Below are the records. List every line holding the word "lines".

§ ENTRIES SUPPLIED
○ ○ ○
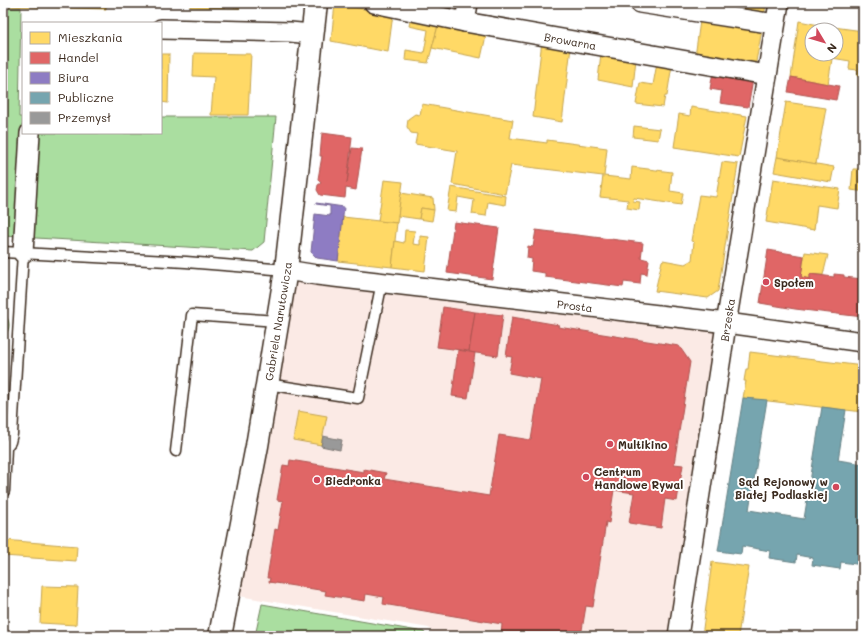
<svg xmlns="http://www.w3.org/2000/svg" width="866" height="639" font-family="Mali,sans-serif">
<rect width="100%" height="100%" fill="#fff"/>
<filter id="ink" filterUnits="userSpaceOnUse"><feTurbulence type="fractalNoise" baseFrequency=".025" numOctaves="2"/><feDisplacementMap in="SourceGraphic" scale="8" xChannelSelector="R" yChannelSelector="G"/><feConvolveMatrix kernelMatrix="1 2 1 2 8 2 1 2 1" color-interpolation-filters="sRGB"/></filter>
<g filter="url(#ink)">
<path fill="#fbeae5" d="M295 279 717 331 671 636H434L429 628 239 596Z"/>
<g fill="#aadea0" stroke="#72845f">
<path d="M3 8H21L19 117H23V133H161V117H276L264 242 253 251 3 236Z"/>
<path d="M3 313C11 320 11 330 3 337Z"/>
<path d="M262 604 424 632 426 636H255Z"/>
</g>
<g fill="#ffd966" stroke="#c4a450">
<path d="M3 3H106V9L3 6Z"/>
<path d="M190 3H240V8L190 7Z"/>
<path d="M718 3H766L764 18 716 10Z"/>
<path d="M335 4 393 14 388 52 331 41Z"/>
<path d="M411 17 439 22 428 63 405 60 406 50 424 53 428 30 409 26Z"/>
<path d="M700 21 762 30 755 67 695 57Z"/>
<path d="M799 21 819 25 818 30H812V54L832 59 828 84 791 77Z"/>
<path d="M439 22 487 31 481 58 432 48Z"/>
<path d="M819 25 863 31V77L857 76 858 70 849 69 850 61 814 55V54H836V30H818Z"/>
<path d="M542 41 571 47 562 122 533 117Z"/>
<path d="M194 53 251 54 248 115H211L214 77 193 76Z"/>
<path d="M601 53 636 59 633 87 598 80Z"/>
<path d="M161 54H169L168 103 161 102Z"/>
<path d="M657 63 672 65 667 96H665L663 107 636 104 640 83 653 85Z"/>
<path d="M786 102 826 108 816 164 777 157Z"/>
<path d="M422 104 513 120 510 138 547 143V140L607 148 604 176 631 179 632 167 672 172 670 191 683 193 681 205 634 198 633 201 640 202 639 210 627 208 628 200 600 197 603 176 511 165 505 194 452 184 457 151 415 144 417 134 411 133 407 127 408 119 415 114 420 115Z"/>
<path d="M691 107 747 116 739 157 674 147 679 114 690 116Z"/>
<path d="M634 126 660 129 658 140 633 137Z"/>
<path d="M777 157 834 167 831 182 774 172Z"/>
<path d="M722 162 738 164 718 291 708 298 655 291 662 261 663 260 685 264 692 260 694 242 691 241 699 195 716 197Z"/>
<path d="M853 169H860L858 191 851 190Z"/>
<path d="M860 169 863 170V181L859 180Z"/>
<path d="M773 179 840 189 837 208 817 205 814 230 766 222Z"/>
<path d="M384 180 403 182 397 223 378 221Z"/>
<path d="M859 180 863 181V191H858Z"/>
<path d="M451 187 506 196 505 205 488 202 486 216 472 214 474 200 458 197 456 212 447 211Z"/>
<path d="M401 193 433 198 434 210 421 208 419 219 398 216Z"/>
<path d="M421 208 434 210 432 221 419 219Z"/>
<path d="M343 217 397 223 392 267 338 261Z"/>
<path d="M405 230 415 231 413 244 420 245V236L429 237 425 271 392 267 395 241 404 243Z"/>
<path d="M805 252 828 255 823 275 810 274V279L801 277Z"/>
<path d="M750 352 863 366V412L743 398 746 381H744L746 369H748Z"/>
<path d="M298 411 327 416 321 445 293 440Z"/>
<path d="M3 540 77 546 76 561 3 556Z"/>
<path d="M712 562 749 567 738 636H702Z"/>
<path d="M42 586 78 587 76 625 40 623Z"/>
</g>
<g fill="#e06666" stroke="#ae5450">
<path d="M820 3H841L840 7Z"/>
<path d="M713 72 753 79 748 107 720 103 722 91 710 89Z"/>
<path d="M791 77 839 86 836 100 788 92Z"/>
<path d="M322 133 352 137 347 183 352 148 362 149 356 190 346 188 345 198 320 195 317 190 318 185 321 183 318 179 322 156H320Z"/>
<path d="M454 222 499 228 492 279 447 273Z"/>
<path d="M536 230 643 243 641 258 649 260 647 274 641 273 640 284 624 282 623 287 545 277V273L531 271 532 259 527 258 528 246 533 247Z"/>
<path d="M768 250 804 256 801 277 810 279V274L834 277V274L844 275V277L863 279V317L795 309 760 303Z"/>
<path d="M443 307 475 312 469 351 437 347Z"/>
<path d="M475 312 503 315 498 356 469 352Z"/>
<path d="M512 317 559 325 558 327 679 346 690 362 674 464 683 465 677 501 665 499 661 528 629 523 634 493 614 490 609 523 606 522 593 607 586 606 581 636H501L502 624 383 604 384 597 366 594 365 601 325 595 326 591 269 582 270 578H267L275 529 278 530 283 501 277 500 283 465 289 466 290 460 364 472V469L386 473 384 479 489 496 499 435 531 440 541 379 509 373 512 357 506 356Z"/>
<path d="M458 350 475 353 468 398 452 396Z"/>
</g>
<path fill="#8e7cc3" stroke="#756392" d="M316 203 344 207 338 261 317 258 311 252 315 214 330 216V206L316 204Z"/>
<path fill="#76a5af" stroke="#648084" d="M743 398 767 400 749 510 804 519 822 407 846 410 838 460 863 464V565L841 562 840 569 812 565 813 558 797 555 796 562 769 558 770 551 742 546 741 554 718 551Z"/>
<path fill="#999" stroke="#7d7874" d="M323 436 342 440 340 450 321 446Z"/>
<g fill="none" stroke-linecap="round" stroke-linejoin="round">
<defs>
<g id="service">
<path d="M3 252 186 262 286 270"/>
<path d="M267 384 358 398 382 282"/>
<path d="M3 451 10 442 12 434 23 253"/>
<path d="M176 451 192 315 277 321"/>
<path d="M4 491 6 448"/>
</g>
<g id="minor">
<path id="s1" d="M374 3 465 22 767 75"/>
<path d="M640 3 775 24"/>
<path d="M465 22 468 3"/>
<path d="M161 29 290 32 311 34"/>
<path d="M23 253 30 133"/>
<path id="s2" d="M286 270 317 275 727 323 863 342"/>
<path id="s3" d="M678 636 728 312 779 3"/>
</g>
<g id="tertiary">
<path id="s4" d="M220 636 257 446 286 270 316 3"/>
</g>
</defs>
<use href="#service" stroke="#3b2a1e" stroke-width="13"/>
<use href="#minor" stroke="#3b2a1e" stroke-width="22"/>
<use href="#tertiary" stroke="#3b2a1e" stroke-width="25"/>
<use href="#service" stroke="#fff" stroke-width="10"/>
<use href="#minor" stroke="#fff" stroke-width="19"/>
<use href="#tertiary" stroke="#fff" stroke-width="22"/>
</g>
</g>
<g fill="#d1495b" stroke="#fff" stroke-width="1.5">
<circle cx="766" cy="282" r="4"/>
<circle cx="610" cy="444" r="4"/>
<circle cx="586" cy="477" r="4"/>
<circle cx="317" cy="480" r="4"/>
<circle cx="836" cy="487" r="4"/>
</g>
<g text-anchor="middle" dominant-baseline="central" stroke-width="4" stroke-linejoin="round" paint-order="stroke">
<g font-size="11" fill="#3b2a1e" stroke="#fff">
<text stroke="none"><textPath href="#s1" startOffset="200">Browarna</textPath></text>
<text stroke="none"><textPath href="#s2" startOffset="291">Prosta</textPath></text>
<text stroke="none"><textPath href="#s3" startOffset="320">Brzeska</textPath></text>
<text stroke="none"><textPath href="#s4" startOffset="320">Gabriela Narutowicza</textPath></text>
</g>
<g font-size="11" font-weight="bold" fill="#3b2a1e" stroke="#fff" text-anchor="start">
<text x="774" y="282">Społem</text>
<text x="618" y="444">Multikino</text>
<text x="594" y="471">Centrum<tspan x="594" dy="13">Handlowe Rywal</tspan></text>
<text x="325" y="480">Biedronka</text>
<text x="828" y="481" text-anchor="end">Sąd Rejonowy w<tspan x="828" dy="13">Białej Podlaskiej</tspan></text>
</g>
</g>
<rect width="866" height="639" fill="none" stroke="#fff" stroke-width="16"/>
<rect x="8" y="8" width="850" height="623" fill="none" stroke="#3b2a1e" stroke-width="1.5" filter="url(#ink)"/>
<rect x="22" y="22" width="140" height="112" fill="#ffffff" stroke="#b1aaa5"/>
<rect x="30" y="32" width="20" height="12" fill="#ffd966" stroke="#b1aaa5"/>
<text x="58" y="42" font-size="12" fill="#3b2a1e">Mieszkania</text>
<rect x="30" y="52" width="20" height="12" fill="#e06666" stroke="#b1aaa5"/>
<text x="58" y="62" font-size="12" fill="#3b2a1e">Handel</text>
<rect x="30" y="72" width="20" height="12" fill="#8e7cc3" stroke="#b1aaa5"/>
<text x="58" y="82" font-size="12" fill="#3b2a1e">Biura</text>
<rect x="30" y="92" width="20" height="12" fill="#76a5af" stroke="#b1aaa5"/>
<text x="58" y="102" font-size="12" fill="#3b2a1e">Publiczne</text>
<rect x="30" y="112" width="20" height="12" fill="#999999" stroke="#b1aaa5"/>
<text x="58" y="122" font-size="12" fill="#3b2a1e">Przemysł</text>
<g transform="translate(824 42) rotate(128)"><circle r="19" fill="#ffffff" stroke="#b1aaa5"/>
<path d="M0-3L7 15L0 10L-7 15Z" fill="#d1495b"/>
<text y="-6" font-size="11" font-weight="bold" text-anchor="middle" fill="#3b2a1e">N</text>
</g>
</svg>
○ ○ ○
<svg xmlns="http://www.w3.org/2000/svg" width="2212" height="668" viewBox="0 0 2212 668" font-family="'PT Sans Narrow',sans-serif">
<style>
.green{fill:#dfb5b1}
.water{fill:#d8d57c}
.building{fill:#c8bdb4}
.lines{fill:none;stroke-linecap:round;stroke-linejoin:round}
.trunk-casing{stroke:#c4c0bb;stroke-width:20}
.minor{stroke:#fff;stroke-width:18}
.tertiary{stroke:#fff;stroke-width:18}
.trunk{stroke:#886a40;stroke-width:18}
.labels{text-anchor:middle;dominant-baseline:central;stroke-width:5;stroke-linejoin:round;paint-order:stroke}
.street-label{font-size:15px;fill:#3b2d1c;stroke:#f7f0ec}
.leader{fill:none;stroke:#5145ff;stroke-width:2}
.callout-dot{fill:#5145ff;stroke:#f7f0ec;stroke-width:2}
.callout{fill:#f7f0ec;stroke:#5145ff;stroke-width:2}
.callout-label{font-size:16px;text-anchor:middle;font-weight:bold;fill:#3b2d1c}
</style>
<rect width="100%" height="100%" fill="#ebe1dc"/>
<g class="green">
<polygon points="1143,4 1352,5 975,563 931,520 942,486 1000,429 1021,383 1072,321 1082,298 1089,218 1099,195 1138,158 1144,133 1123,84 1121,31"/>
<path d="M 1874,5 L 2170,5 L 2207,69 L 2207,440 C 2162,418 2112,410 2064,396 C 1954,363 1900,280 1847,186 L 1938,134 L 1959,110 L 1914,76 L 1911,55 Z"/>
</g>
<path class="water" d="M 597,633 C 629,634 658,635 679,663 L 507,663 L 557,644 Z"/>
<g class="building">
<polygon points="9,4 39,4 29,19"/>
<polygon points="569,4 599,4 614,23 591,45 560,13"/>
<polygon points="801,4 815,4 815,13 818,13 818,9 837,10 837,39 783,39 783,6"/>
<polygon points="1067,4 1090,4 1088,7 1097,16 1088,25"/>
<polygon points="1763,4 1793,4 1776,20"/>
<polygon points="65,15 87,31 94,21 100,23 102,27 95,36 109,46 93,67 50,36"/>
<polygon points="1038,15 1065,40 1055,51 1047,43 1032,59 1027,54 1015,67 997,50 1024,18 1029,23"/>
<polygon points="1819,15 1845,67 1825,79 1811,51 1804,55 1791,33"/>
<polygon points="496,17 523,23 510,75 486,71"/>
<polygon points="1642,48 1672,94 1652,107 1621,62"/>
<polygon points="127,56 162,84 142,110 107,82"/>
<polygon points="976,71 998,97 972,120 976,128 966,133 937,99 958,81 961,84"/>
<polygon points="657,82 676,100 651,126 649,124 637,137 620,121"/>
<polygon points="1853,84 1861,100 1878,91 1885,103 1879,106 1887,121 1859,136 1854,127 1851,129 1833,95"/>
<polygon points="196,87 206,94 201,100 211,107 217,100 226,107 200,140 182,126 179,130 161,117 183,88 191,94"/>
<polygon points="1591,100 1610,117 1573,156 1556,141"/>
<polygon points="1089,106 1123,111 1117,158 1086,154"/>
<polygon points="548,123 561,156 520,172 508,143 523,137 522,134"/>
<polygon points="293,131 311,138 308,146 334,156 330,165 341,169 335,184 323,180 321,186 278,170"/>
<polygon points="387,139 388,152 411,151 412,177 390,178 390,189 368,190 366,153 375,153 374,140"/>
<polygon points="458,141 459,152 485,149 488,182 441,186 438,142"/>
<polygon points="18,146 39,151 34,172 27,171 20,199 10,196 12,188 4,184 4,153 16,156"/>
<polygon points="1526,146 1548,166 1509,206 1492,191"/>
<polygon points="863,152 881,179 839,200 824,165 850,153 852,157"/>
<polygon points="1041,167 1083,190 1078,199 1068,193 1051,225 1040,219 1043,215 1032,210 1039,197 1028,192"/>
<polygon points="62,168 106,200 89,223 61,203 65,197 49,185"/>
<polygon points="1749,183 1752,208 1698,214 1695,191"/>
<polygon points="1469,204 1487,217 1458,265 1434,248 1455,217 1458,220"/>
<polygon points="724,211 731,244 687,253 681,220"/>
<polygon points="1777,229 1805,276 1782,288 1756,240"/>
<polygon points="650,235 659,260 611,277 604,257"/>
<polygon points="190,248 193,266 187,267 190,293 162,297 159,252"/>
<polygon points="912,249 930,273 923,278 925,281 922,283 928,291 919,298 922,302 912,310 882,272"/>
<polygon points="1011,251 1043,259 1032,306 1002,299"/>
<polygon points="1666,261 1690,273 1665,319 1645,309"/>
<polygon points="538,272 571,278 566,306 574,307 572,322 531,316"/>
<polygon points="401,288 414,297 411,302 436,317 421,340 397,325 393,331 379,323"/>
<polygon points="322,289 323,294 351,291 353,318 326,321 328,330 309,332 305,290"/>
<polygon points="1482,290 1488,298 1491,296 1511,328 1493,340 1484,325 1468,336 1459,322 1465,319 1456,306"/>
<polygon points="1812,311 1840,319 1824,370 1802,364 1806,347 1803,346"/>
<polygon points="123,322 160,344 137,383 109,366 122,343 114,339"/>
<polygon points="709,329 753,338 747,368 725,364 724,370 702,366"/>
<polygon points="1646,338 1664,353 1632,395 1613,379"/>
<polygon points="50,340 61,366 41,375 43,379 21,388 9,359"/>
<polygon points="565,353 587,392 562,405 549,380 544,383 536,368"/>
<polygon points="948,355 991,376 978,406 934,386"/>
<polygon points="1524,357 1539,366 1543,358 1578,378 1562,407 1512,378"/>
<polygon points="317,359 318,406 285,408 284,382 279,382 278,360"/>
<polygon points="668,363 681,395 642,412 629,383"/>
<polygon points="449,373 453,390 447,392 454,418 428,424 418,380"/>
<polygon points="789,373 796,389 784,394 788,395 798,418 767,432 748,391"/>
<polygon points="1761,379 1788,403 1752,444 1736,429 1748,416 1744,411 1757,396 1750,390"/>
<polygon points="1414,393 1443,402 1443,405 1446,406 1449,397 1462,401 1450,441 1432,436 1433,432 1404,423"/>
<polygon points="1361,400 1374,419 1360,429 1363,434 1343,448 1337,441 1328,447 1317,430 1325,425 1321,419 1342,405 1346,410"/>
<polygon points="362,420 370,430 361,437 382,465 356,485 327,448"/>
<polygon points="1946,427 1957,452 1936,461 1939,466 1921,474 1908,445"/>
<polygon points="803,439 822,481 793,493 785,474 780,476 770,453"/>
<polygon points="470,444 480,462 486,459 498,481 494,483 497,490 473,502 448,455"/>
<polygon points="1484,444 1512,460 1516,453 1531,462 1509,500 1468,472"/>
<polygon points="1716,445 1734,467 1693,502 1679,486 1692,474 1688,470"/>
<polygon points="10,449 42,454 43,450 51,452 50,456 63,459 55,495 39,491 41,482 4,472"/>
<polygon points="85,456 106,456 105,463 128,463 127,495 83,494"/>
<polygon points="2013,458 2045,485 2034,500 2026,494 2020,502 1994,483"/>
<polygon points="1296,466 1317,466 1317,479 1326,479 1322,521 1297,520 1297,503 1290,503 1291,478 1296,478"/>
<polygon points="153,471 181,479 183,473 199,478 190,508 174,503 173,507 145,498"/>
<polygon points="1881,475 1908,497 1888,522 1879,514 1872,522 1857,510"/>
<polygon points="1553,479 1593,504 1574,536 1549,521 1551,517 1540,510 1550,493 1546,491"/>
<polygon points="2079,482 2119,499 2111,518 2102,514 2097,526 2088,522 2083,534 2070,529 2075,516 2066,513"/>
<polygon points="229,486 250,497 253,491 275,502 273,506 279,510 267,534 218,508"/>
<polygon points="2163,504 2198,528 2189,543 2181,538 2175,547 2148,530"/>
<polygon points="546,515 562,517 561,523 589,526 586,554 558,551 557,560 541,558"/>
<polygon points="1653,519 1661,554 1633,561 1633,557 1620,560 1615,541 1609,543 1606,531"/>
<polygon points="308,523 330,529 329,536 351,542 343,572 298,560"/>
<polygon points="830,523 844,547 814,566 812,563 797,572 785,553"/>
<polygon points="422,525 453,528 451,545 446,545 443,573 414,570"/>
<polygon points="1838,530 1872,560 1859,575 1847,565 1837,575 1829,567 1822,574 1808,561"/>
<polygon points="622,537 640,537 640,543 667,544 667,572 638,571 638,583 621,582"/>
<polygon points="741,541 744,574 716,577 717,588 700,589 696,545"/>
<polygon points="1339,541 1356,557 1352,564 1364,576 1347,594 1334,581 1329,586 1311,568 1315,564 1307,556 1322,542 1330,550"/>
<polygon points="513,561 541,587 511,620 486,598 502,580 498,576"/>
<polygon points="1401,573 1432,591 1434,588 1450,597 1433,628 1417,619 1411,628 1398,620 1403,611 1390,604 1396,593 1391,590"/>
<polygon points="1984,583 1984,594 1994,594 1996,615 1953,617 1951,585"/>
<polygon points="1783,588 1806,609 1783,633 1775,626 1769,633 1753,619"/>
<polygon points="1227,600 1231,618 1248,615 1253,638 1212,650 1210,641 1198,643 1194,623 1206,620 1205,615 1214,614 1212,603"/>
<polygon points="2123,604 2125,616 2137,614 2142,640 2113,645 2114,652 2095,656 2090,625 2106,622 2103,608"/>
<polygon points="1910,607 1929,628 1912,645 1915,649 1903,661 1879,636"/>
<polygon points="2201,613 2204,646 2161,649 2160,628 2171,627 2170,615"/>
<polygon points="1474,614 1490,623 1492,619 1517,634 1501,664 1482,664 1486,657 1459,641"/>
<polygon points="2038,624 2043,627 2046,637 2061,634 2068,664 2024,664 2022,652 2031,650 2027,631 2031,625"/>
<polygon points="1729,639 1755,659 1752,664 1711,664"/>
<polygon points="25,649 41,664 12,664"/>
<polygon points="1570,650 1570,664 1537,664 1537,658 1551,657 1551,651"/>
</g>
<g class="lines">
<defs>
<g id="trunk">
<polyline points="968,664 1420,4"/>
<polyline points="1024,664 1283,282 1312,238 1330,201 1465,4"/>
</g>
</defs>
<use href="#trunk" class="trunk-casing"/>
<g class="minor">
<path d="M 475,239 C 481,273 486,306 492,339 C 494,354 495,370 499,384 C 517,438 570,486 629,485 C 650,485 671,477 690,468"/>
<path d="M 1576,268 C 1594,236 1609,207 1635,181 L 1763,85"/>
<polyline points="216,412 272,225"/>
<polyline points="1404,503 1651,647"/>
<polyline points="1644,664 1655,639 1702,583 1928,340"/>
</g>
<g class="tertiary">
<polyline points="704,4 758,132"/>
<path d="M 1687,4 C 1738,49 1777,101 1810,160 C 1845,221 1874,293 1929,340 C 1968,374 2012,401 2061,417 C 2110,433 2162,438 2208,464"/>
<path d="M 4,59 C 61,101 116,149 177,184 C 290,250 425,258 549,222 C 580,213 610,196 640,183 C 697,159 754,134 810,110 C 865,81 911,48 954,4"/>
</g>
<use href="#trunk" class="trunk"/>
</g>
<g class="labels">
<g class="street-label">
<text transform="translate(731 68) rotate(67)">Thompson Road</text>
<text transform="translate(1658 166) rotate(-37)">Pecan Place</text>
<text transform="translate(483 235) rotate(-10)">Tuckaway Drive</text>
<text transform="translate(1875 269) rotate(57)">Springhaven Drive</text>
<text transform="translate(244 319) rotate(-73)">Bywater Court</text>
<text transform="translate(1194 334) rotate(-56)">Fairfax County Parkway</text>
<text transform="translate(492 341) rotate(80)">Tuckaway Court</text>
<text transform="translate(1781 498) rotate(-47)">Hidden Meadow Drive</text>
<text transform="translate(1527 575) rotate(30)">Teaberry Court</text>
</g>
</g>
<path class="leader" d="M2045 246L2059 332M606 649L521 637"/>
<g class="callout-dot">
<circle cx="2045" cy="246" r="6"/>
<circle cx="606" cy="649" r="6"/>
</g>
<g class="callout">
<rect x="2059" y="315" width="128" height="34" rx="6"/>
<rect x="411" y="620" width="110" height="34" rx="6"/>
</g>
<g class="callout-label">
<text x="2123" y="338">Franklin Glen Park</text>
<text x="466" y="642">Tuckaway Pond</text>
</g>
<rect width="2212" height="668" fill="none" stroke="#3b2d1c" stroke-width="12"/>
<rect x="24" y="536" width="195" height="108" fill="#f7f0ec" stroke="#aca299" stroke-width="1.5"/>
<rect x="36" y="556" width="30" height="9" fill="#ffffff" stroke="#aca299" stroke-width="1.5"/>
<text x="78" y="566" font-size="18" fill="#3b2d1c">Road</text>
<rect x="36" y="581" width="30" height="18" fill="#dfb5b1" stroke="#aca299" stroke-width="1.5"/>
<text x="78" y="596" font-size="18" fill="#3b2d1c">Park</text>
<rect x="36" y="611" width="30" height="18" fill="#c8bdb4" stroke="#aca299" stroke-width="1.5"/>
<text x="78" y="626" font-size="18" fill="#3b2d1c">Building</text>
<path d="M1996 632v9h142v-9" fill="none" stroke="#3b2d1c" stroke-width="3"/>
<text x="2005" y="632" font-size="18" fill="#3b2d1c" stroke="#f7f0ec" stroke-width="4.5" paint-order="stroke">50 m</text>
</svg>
○ ○ ○
§ TASK SOLUTION
.lines{fill:none;stroke-linecap:round;stroke-linejoin:round}
<g class="lines">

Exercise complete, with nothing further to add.